Jack White plays the guitar well too, but he hasn't sold his soul to anyone. In an age when the charts are topped by heavily marketed corporate products, his White Stripes haven't even signed to a major label (although their current indie outlet, V2, is owned by billionaire balloonist Richard Branson). The Stripes have built a major-league presence from sass, skill, and an insistence on self-determination. Jack produces all the band's recordings, and doesn't use session musicians or anything but the most basic studio tricks to the augment the band's two-person sound.
The mythic bluesman doesn't need anyone, just the guitar in his arms and the hellhounds on his trail. (The ex-wife on drums is a new one.) And the independence-minded indie-rocker keeps things simple as a way of maintaining control. White stays true to both traditions, but it's not quite true that he doesn't believe in progress. Elephant is the band's most sonically diverse album: "Seven Nation Army" opens with a bass line, and "There's No Home for You Here" features an angelic choir. Yet these additions are all Jack White. The bass is really his guitar, treated with an octave pedal, and the choir is a gang of multitracked Jacks. The only outsider heard on the album—aside from a sample of Detroit-area radio commentator Mort Crim—is British vocalist Holly Golightly. She joins Jack and Meg in singing "Well It's True That We Love Each Other," a three-way tune that plays on the Stripes' sibling fiction by having Golightly proclaim that she loves Jack "like a little brother."
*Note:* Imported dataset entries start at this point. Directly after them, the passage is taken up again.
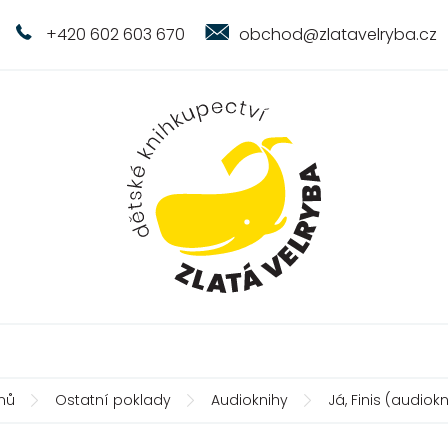
+420 602 603 670
obchod@zlatavelryba.cz
mů
Ostatní poklady
Audioknihy
Já, Finis (audiok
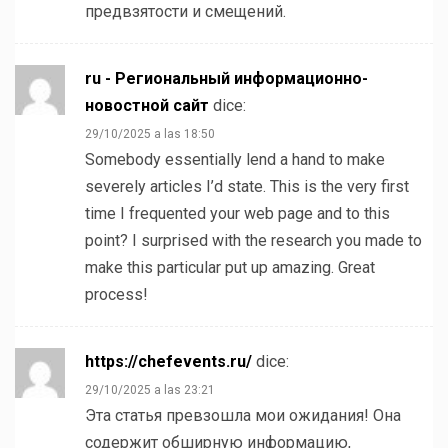
предвзятости и смещений.
ru - Региональный информационно-
новостной сайт
dice:
29/10/2025 a las 18:50
Somebody essentially lend a hand to make
severely articles I’d state. This is the very first
time I frequented your web page and to this
point? I surprised with the research you made to
make this particular put up amazing. Great
process!
https://chefevents.ru/
dice:
29/10/2025 a las 23:21
Эта статья превзошла мои ожидания! Она
содержит обширную информацию,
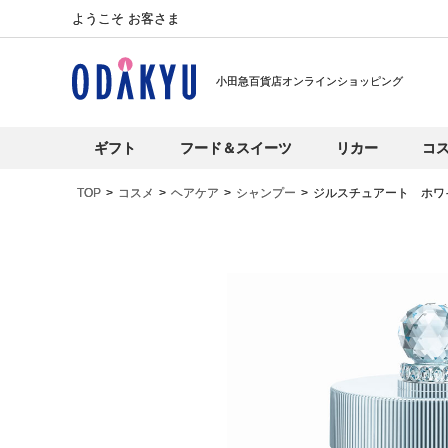
ようこそ お客さま
小田急百貨店オンラインショッピング
ギフト
フード＆スイーツ
リカー
コ
TOP
コスメ
ヘアケア
シャンプー
ジルスチュアート ホワ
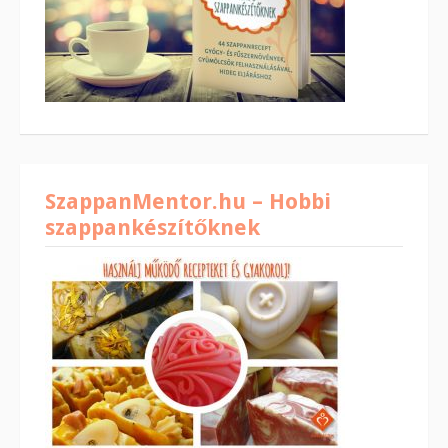
SzappanMentor.hu – Hobbi
szappankészítőknek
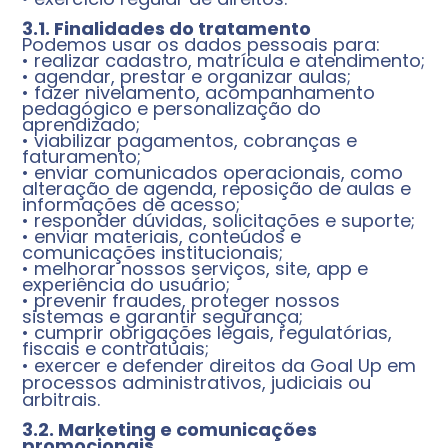
3.1. Finalidades do tratamento
Podemos usar os dados pessoais para:
• realizar cadastro, matrícula e atendimento;
• agendar, prestar e organizar aulas;
• fazer nivelamento, acompanhamento
pedagógico e personalização do
aprendizado;
• viabilizar pagamentos, cobranças e
faturamento;
• enviar comunicados operacionais, como
alteração de agenda, reposição de aulas e
informações de acesso;
• responder dúvidas, solicitações e suporte;
• enviar materiais, conteúdos e
comunicações institucionais;
• melhorar nossos serviços, site, app e
experiência do usuário;
• prevenir fraudes, proteger nossos
sistemas e garantir segurança;
• cumprir obrigações legais, regulatórias,
fiscais e contratuais;
• exercer e defender direitos da Goal Up em
processos administrativos, judiciais ou
arbitrais.
3.2. Marketing e comunicações
promocionais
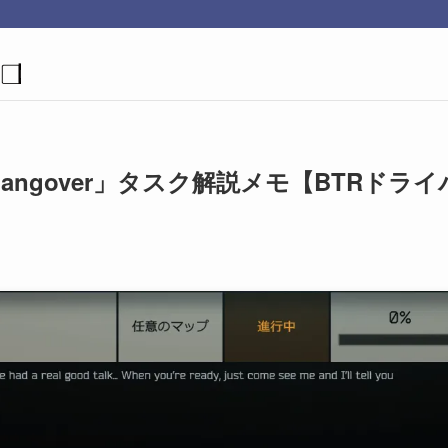
「Hangover」タスク解説メモ【BTRドライ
That Donny-and-Marie-and-Marie moment aside, most of the dialogue on Elephant is between Jack's voice and his guitar. This call-and-response structure is traditional in African-derived music, including the blues, but the Stripes' style also recalls the simple fills of rockabilly and old-time country and the curt, urgent squalls of punk. Juxtaposing guitar against his (and occasionally Meg's) voice, he's Harrison to his own Lennon, Marr to his own Morrissey (as in the Smiths, whose biggest American success, "How Soon Is Now," was a blues). While White's playing is economical, his range is impressive, from the distorted Brit-blues of "Ball and Biscuit" and the heavy-metal rockabilly of "Black Math" to the peals of buzzing noise that punctuate "There's No Home for You Here." Yet the guitarist never emulates those overreaching '70s blues-rock virtuosos who came to think they were playing jazz.
Jack White is so self-assured that he—unlike most bluesmen, save Robert Johnson—can spend much of his time detailing his romantic inadequacies. "Hypnotize" borrows the melody of "Secret Agent Man" to confess his inability to mesmerize a woman; "I Want To Be the Boy To Warm Your Mother's Heart" despairs of winning mom's trust, lamenting that "it feels like everything I say is a lie."
Jack's skeptics would probably agree. But the White Stripes know that a big enough lie is indistinguishable from legend, and that a large enough boast is a form of poetry. With just drums, voice, and stinging guitar, the band is composing an elephant-sized saga.